Provided records —
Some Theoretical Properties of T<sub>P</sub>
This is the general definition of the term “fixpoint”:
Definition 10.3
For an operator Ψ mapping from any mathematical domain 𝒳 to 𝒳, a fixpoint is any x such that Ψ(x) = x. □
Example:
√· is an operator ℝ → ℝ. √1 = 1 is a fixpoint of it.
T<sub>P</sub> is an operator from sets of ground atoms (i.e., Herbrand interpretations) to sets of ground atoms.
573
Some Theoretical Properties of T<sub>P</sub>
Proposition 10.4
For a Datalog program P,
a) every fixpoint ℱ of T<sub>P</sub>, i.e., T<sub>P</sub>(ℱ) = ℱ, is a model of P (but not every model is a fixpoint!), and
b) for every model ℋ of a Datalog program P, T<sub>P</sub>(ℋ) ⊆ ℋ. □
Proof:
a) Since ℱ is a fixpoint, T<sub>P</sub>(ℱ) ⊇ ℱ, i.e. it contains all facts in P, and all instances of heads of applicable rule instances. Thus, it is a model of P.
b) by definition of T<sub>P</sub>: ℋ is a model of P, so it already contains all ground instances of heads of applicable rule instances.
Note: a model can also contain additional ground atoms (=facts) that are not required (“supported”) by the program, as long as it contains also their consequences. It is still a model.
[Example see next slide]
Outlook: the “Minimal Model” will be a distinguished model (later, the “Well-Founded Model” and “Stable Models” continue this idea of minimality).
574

What to work on — Return exactly the line that contains "b) by definition" and every line after it, through the last line of the records.

Exercise output —
b) by definition of T<sub>P</sub>: ℋ is a model of P, so it already contains all ground instances of heads of applicable rule instances.
Note: a model can also contain additional ground atoms (=facts) that are not required (“supported”) by the program, as long as it contains also their consequences. It is still a model.
[Example see next slide]
Outlook: the “Minimal Model” will be a distinguished model (later, the “Well-Founded Model” and “Stable Models” continue this idea of minimality).
574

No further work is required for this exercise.